WHAT YOU NEED TO DO: Write out the lines below again, substituting "broken" for every "dashed" and changing nothing else. Leave the pictures out of your answer.
____ EXERCISE DATA
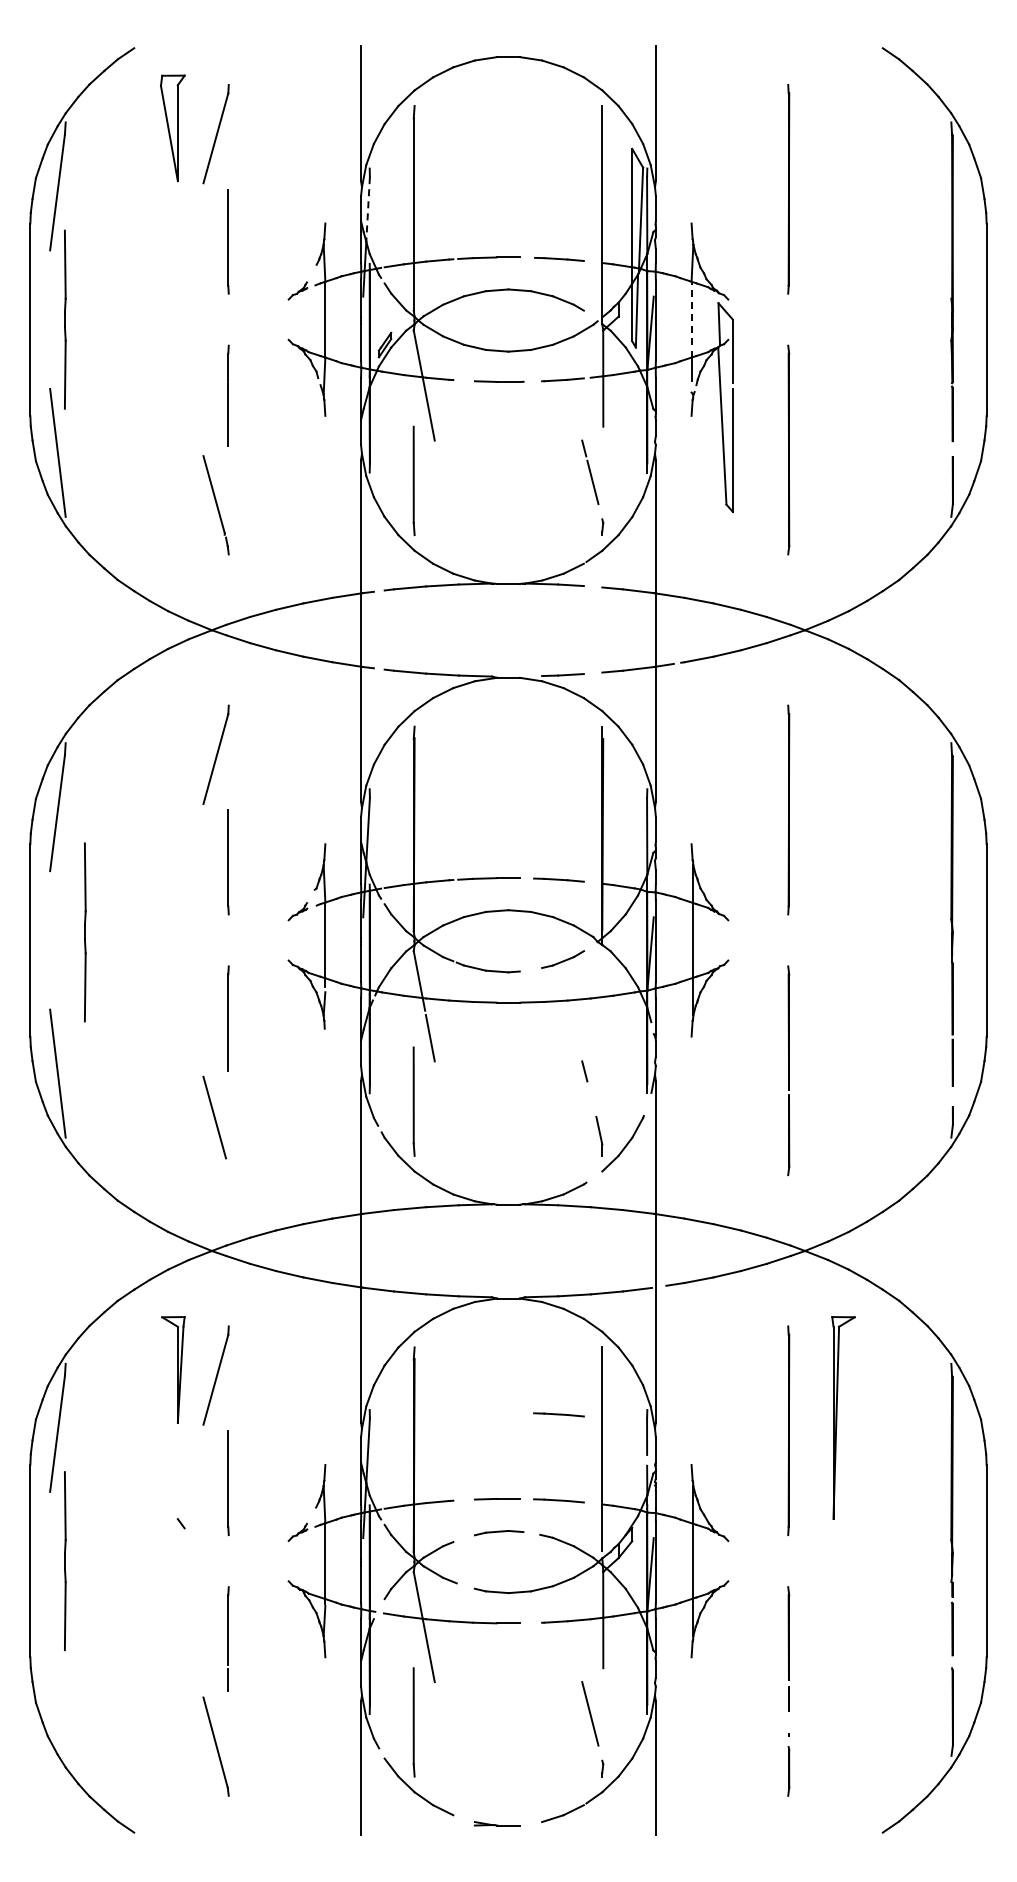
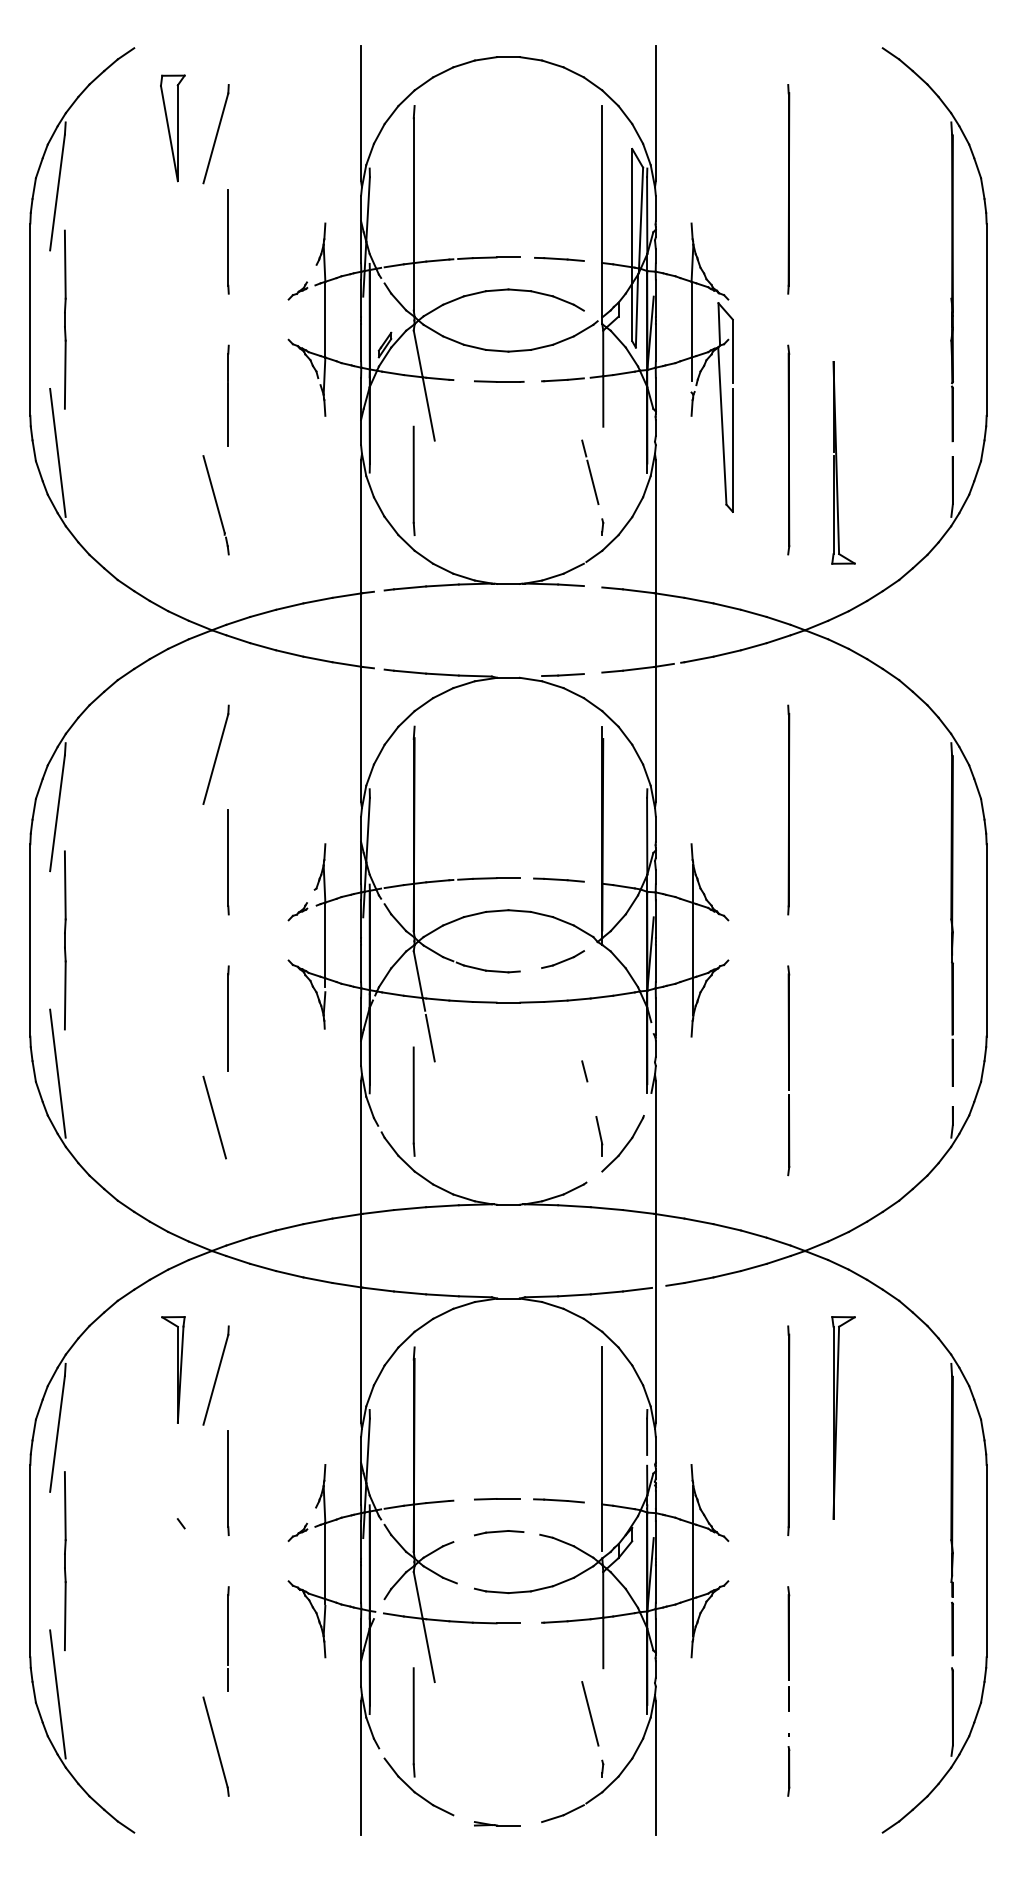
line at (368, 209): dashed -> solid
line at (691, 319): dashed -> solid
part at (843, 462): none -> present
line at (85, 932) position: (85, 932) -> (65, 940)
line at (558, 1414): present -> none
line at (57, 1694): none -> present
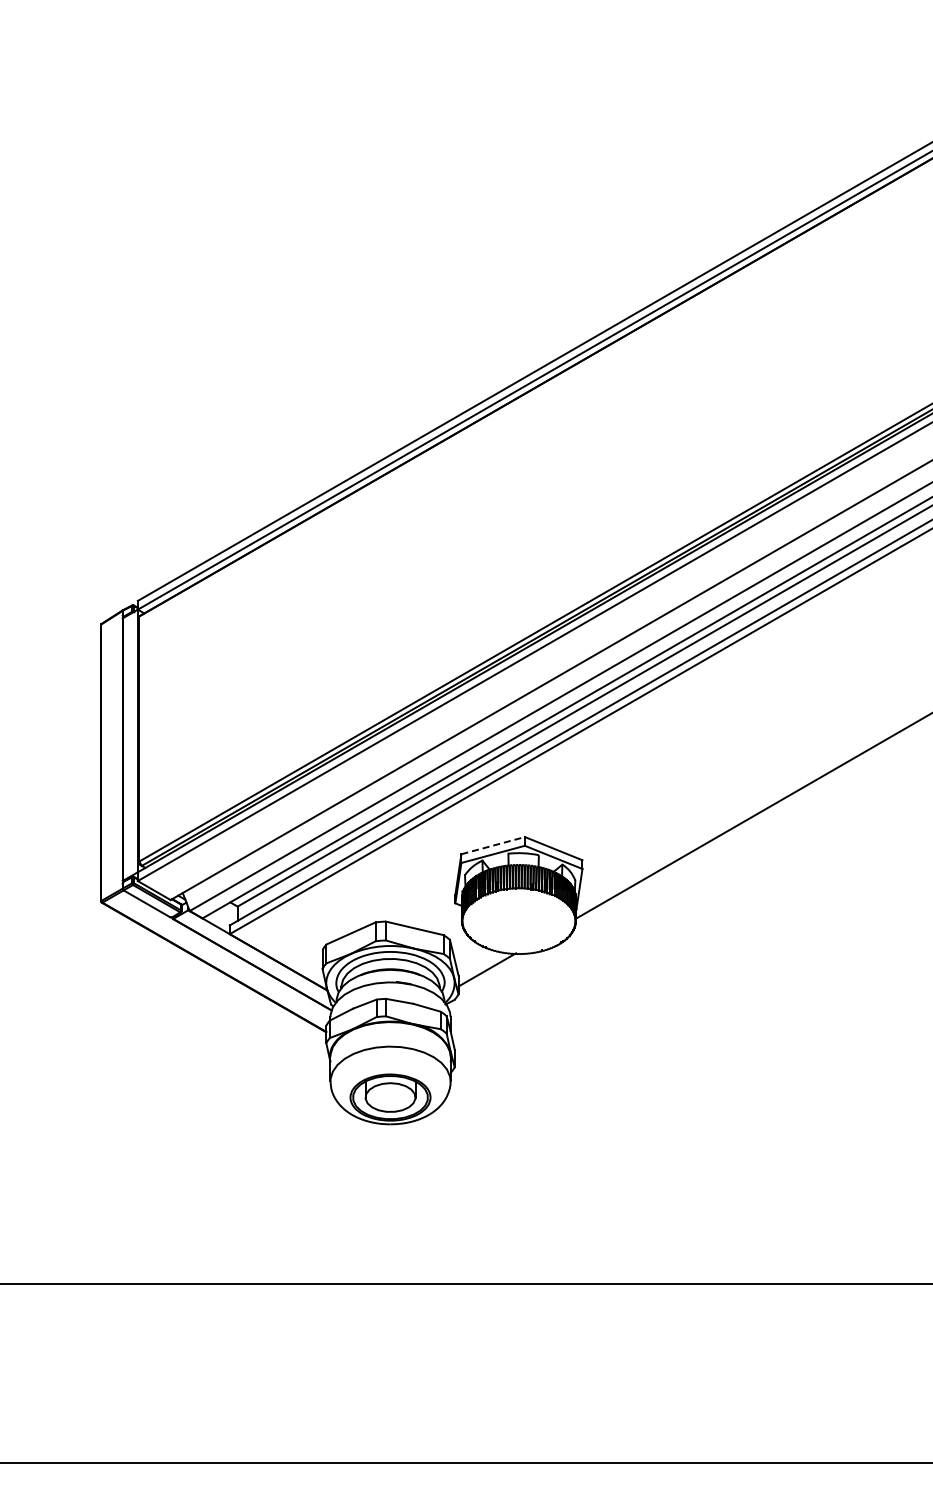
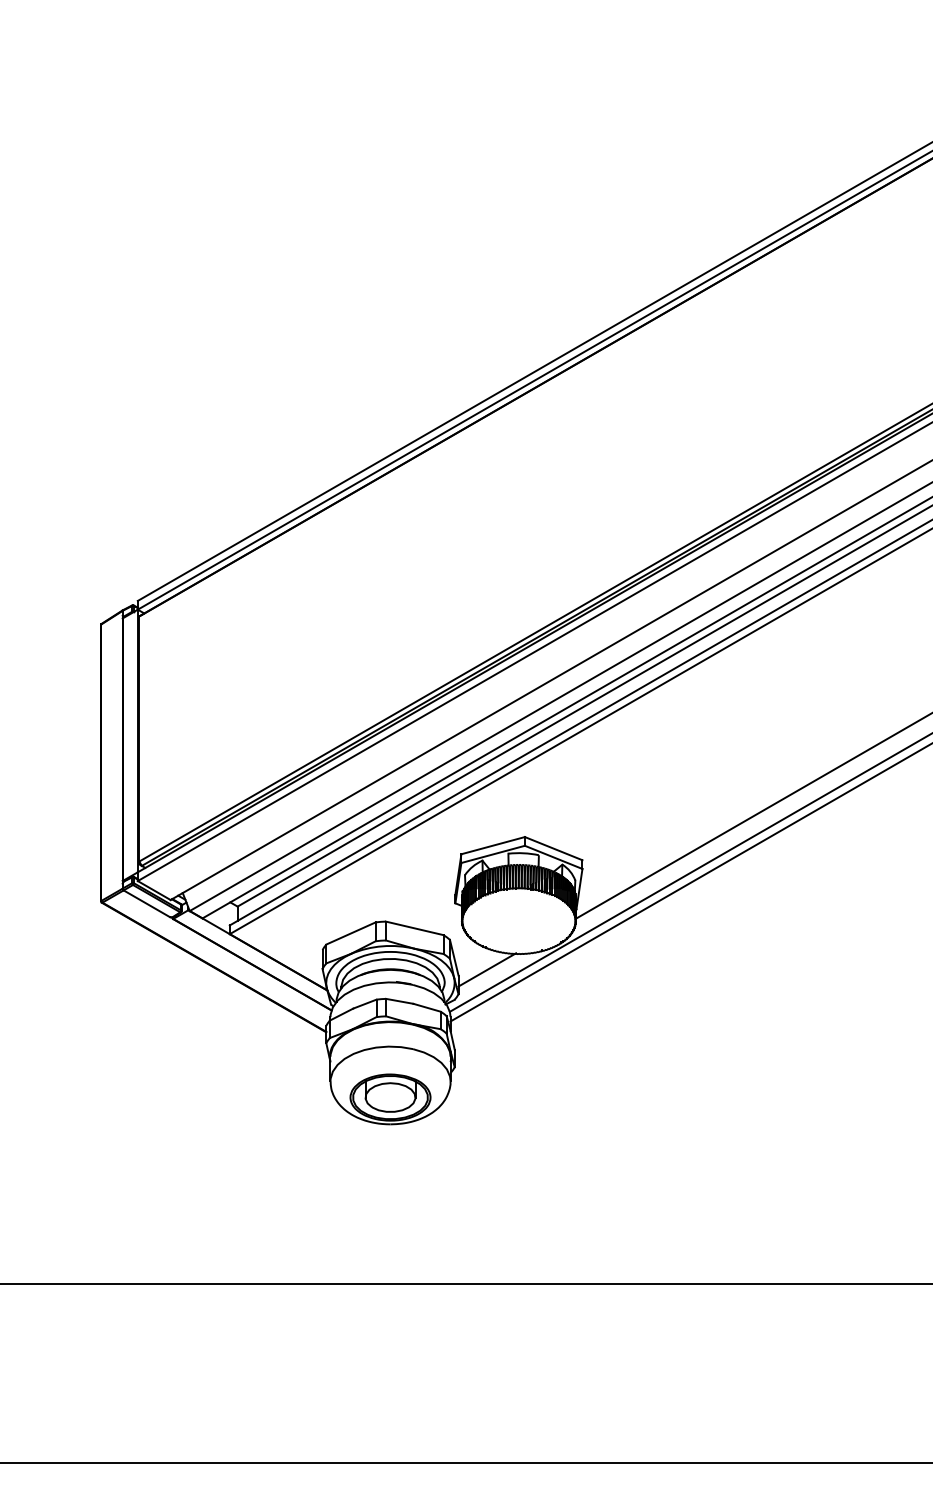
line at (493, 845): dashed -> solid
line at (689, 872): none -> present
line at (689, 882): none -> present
________
THE RESULT:
line at (368, 209): broken -> solid
line at (691, 319): broken -> solid
part at (843, 462): none -> present
line at (85, 932) position: (85, 932) -> (65, 940)
line at (558, 1414): present -> none
line at (57, 1694): none -> present
line at (493, 845): broken -> solid
line at (689, 872): none -> present
line at (689, 882): none -> present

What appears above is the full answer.